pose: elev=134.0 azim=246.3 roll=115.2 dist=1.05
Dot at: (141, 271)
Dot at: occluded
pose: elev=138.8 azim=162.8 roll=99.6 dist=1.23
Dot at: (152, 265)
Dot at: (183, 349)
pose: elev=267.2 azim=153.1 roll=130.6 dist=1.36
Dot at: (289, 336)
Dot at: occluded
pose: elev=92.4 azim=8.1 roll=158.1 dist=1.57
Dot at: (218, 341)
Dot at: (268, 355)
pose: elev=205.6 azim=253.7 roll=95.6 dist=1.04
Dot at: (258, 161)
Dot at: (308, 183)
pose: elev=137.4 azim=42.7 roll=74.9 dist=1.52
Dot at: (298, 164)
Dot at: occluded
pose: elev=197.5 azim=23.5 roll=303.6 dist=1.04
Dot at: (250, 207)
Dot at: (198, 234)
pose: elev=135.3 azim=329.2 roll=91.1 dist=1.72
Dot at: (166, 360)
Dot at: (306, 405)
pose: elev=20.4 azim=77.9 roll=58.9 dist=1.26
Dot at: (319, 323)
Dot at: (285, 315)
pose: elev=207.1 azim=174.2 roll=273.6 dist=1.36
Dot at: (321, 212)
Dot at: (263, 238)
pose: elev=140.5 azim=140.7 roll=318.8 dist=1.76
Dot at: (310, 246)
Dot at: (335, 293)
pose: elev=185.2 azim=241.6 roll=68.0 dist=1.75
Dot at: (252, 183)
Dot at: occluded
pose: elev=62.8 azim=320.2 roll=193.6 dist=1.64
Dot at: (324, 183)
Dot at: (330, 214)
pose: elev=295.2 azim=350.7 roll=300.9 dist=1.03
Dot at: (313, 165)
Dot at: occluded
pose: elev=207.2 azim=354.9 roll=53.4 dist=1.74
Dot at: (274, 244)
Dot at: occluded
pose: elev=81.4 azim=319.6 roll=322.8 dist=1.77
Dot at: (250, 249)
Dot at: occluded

### [Short task]
Please reproduce all of the lines above verbatim, without changing a single character.

### [Solution below]
pose: elev=134.0 azim=246.3 roll=115.2 dist=1.05
Dot at: (141, 271)
Dot at: occluded
pose: elev=138.8 azim=162.8 roll=99.6 dist=1.23
Dot at: (152, 265)
Dot at: (183, 349)
pose: elev=267.2 azim=153.1 roll=130.6 dist=1.36
Dot at: (289, 336)
Dot at: occluded
pose: elev=92.4 azim=8.1 roll=158.1 dist=1.57
Dot at: (218, 341)
Dot at: (268, 355)
pose: elev=205.6 azim=253.7 roll=95.6 dist=1.04
Dot at: (258, 161)
Dot at: (308, 183)
pose: elev=137.4 azim=42.7 roll=74.9 dist=1.52
Dot at: (298, 164)
Dot at: occluded
pose: elev=197.5 azim=23.5 roll=303.6 dist=1.04
Dot at: (250, 207)
Dot at: (198, 234)
pose: elev=135.3 azim=329.2 roll=91.1 dist=1.72
Dot at: (166, 360)
Dot at: (306, 405)
pose: elev=20.4 azim=77.9 roll=58.9 dist=1.26
Dot at: (319, 323)
Dot at: (285, 315)
pose: elev=207.1 azim=174.2 roll=273.6 dist=1.36
Dot at: (321, 212)
Dot at: (263, 238)
pose: elev=140.5 azim=140.7 roll=318.8 dist=1.76
Dot at: (310, 246)
Dot at: (335, 293)
pose: elev=185.2 azim=241.6 roll=68.0 dist=1.75
Dot at: (252, 183)
Dot at: occluded
pose: elev=62.8 azim=320.2 roll=193.6 dist=1.64
Dot at: (324, 183)
Dot at: (330, 214)
pose: elev=295.2 azim=350.7 roll=300.9 dist=1.03
Dot at: (313, 165)
Dot at: occluded
pose: elev=207.2 azim=354.9 roll=53.4 dist=1.74
Dot at: (274, 244)
Dot at: occluded
pose: elev=81.4 azim=319.6 roll=322.8 dist=1.77
Dot at: (250, 249)
Dot at: occluded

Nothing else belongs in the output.